2. Fine-Tuning & Model Versioning

Our models are adapted to bilingual Saudi business intent using Parameter-Efficient Fine-Tuning (PEFT):

  • Fine-Tuning Method: Low-Rank Adaptation (LoRA) is executed on anonymized tenant interaction logs, training models to parse Arabic/English code-switching and Saudi dialects.
  • Model Registry: Model checkpoints, LoRA weights, and embedding weights are registered in a local MLflow registry hosted on private OCI Object Storage.
  • Deployment Pipeline: Promoting a model to staging/production requires running automated evaluation evaluations (checking accuracy thresholds and verifying zero hallucinated financial proposals).

3. Drift & Resource Monitoring

AI models are monitored continuously to detect resource issues or response degradation:

  • Semantic Drift: Evaluates user interaction history over time.
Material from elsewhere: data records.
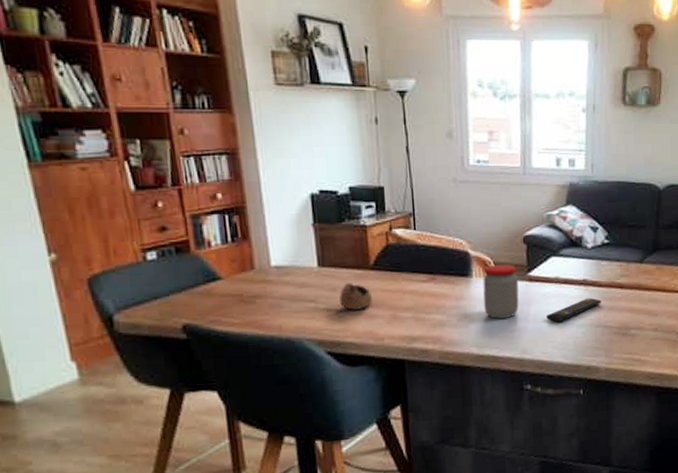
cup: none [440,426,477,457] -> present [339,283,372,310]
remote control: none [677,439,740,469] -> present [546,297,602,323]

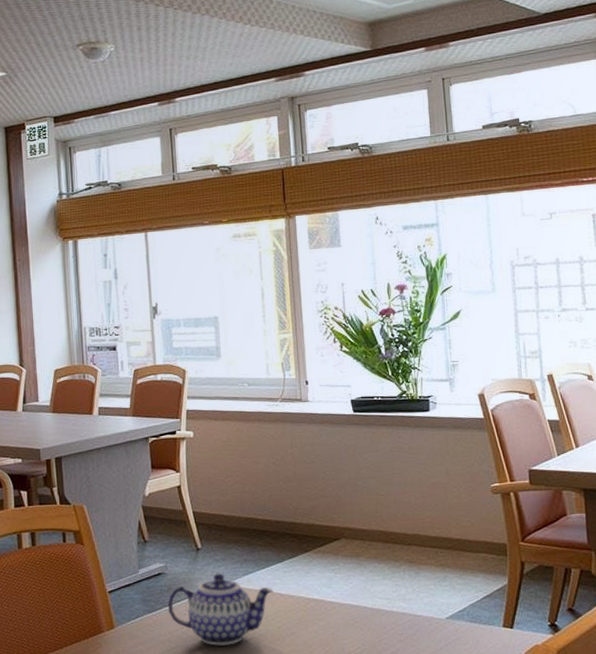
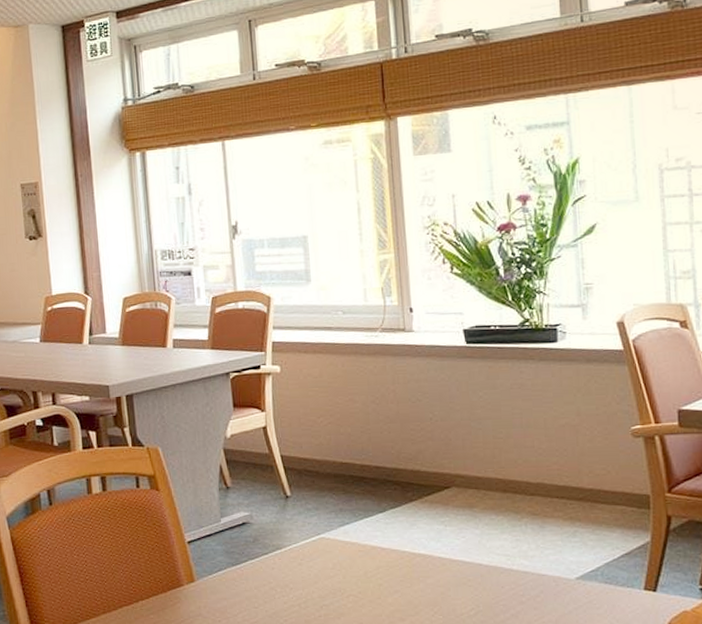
teapot: present [167,573,274,646] -> none [253,524,374,603]

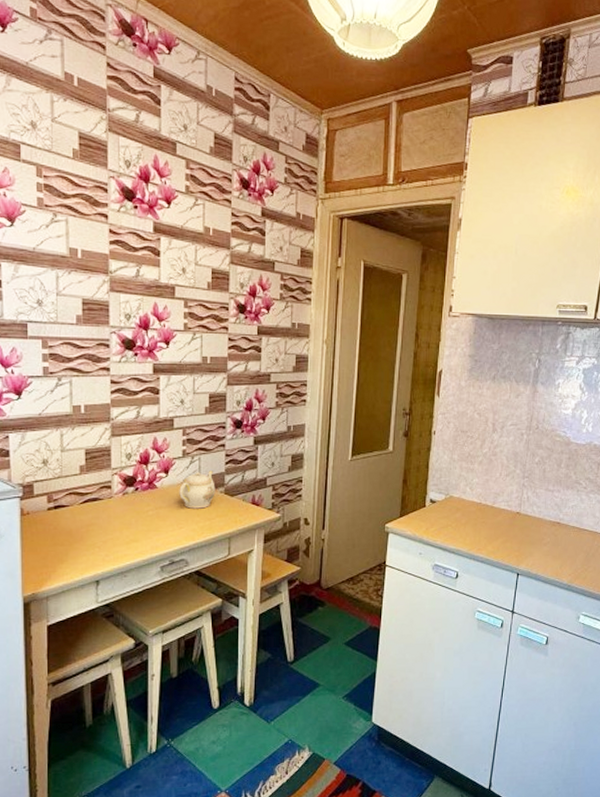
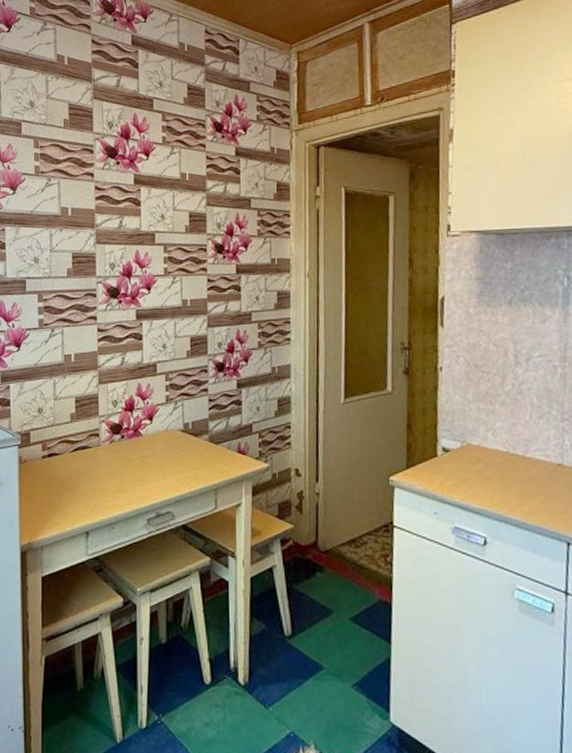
teapot: present [179,471,216,509] -> none [163,417,200,457]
If a user repeatedly rejects or corrects the AI's OCR suggestions, the system flags the interaction for review.
  • Latency Monitoring: Logs the Time-To-First-Token (TTFT) and total generation latencies, targeting a average TTFT of <500ms.
  • GPU Metrics: Tracks GPU memory utilization, temperature, and compute cycles, alerting system administrators if memory thresholds exceed 90% (preventing Out-Of-Memory reboots).